Will you retype every one of the lines below word for word, leaving the pictures out of your answer?

## START Information given

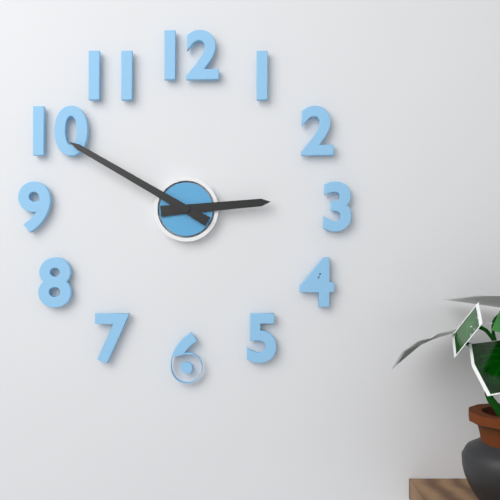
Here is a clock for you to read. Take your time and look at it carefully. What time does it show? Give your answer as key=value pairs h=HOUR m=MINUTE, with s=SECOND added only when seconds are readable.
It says h=2 m=50
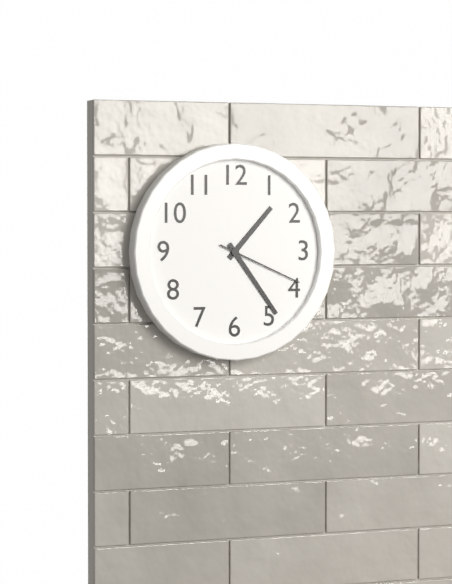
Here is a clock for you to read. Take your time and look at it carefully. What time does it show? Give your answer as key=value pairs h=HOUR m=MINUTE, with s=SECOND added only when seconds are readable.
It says h=1 m=24 s=19
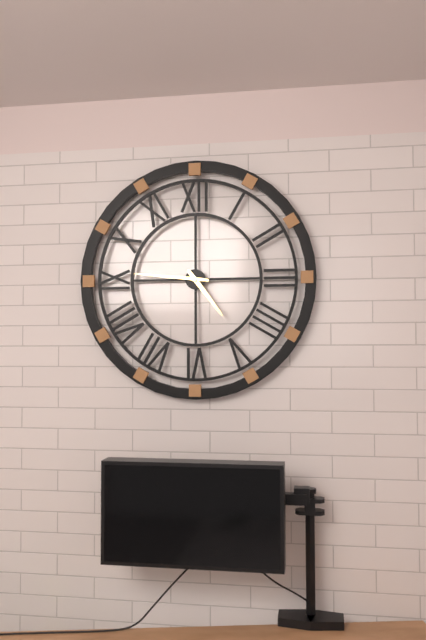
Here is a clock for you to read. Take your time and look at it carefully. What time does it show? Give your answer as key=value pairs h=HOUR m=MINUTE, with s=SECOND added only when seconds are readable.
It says h=4 m=46
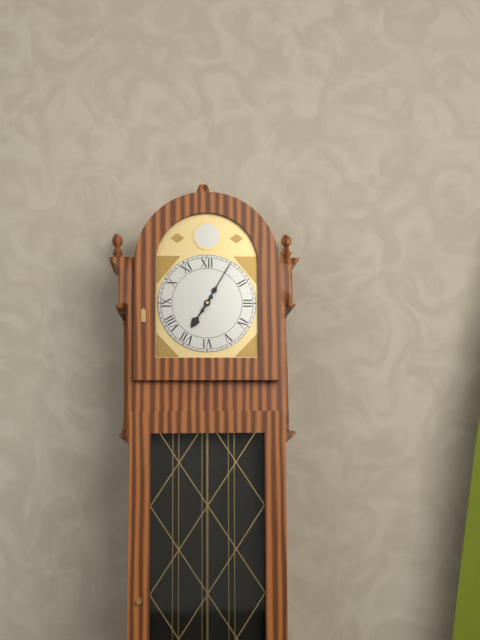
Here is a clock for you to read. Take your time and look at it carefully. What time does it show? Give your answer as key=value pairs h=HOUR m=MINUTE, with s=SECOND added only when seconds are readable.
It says h=7 m=5
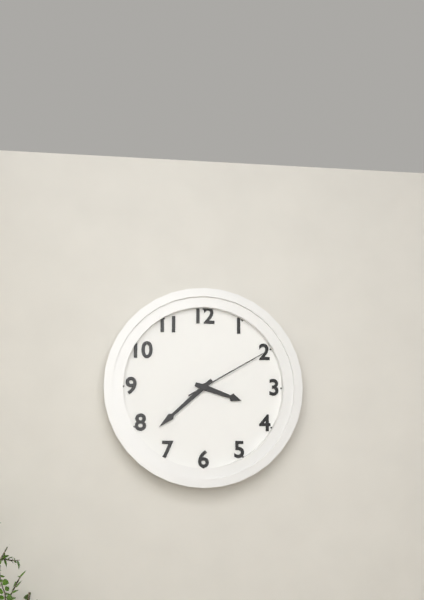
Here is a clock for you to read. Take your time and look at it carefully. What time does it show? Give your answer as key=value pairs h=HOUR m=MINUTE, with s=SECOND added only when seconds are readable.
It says h=3 m=38 s=10
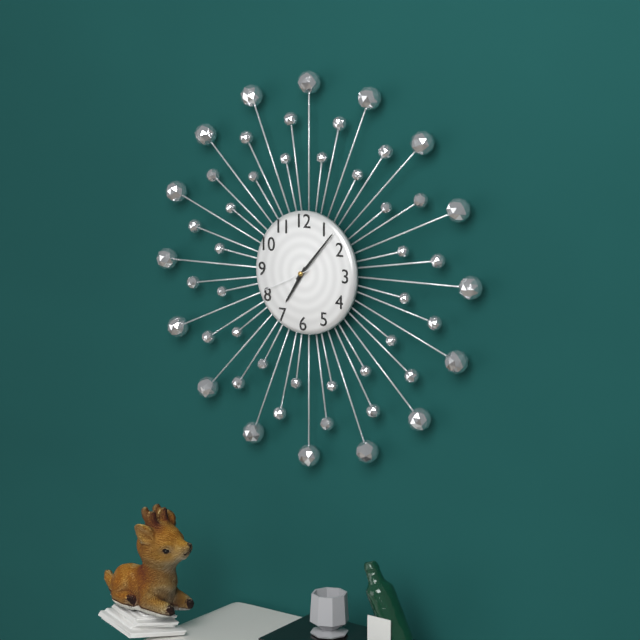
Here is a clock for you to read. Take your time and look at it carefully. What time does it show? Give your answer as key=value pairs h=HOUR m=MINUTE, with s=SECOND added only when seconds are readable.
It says h=7 m=7 s=41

## END Information given

▶ **Response**:
Here is a clock for you to read. Take your time and look at it carefully. What time does it show? Give your answer as key=value pairs h=HOUR m=MINUTE, with s=SECOND added only when seconds are readable.
It says h=2 m=50
Here is a clock for you to read. Take your time and look at it carefully. What time does it show? Give your answer as key=value pairs h=HOUR m=MINUTE, with s=SECOND added only when seconds are readable.
It says h=1 m=24 s=19
Here is a clock for you to read. Take your time and look at it carefully. What time does it show? Give your answer as key=value pairs h=HOUR m=MINUTE, with s=SECOND added only when seconds are readable.
It says h=4 m=46
Here is a clock for you to read. Take your time and look at it carefully. What time does it show? Give your answer as key=value pairs h=HOUR m=MINUTE, with s=SECOND added only when seconds are readable.
It says h=7 m=5
Here is a clock for you to read. Take your time and look at it carefully. What time does it show? Give your answer as key=value pairs h=HOUR m=MINUTE, with s=SECOND added only when seconds are readable.
It says h=3 m=38 s=10
Here is a clock for you to read. Take your time and look at it carefully. What time does it show? Give your answer as key=value pairs h=HOUR m=MINUTE, with s=SECOND added only when seconds are readable.
It says h=7 m=7 s=41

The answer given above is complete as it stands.